Toutefois, si l’application de ce régime de responsabilité objective venait à être retenue, la distinction d’origine doctrinale entre garde de la structure et garde du comportement, généralement écartée par la Cour de cassation, pourrait être réactivée, au bénéfice du gardien qui ne saurait être tenu responsable d’un dommage résultant d’une défaillance technique. Dans ce cas, il faudrait alors répartir les situations selon que le comportement dommageable du robot trouve son origine dans les instructions émises par son utilisateur ou dans un défaut de sécurité imputable au fabricant. La situation serait alors régie par l’article 1386-13 du Code civil relatif à la responsabilité du fait des produits défectueux qui prévoit : « la responsabilité du producteur peut être réduite ou supprimée, compte tenu de toutes les circonstances, lorsque le dommage est causé conjointement par un défaut du produit et par la faute de la victime ou d’une personne dont la victime est responsable ».

 

  • L’application de la responsabilité du fait des produits défectueux

 

La responsabilité du fait des produits défectueux renvoie à la situation dans laquelle un producteur engage sa responsabilité délictuelle du fait d’un défaut de sécurité de l’un de ses produits, qui a donné lieu à un dommage à une personne ou à un bien[5]. Il s’agit d’un régime spécial de responsabilité prévu à l’article 1386-1 et suivants du Code civil, codifié par la loi du 19 mai 1988 issue de la transposition de la directive du 25 juillet 1985. La notion de produit défectueux est définie à l’article 1386-3 du Code civil comme « tout bien meuble, même s’il est incorporé dans un immeuble, y compris les produits du sol, de l’élevage, de la chasse et de la pêche. L’électricité est considérée comme un produit », à laquelle la voiture autonome peut se rattacher sans difficulté.

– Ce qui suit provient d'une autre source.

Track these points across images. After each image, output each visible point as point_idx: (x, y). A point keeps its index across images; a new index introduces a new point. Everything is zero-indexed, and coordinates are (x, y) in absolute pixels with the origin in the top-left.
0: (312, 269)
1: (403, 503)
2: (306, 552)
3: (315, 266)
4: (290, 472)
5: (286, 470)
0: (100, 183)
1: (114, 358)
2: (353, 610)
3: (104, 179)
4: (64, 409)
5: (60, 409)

Les éléments constitutifs de la responsabilité du fait des produits défectueux sont au nombre de trois : un dommage, un défaut du produit, et un lien de causalité. La condition du défaut est régie par l’article 1386-4 du Code civil selon lequel « un produit est défectueux au sens du présent titre lorsqu’il n’offre pas la sécurité à laquelle on peut légitimement s’attendre ». Le défaut du produit est celui qui compromet la sécurité et non pas celui qui porte atteinte à l’utilité du bien. Ce défaut doit s’apprécier de manière objective, par rapport à une personne normalement diligente, le producteur pouvant être tenu responsable du défaut alors même que le produit a été fabriqué dans le respect des règles de l’art ou de normes existantes. Cette définition est ainsi suffisamment large pour englober les actes d’une voiture autonome non anticipés par son créateur.

Le lien de causalité, consistant à prouver que le dommage résulte bien du défaut du produit, n’est pas sans poser de difficultés dans le cas d’une voiture autonome puisqu’interviennent une pluralité d’acteurs (concepteur, programmeur du logiciel, fabricant), compliquant la détermination du débiteur de la réparation.

 

  • L’opportunité de la création d’un régime de responsabilité en cascade

A défaut d’un cadre légal approprié, une solution à la question de savoir quel régime de responsabilité appliquer dans le cadre d’un dommage résultant d’un fait d’une voiture autonome consisterait à envisager la responsabilité non pas comme un bloc mais partagée hiérarchiquement entre les différents intervenants, afin d’aboutir à une responsabilité en cascade, comme le prévoit, dans le secteur des médias, la loi du 29 juillet 1881. Ce système est bâti sur l’idée que les premières personnes qui doivent être tenues responsables en cas notamment, d’infractions de presse prévues par le chapitre IV de la loi du 29 juillet 1881, ne sont pas les auteurs ; c’est le directeur de la publication ou l’éditeur qui le sont dans la mesure où ils décident expressément de la publication ou non un d’article qui pourra être à l’origine de l’infraction de presse. Cette approche est un moyen de désigner des responsables au regard de leurs fonctions.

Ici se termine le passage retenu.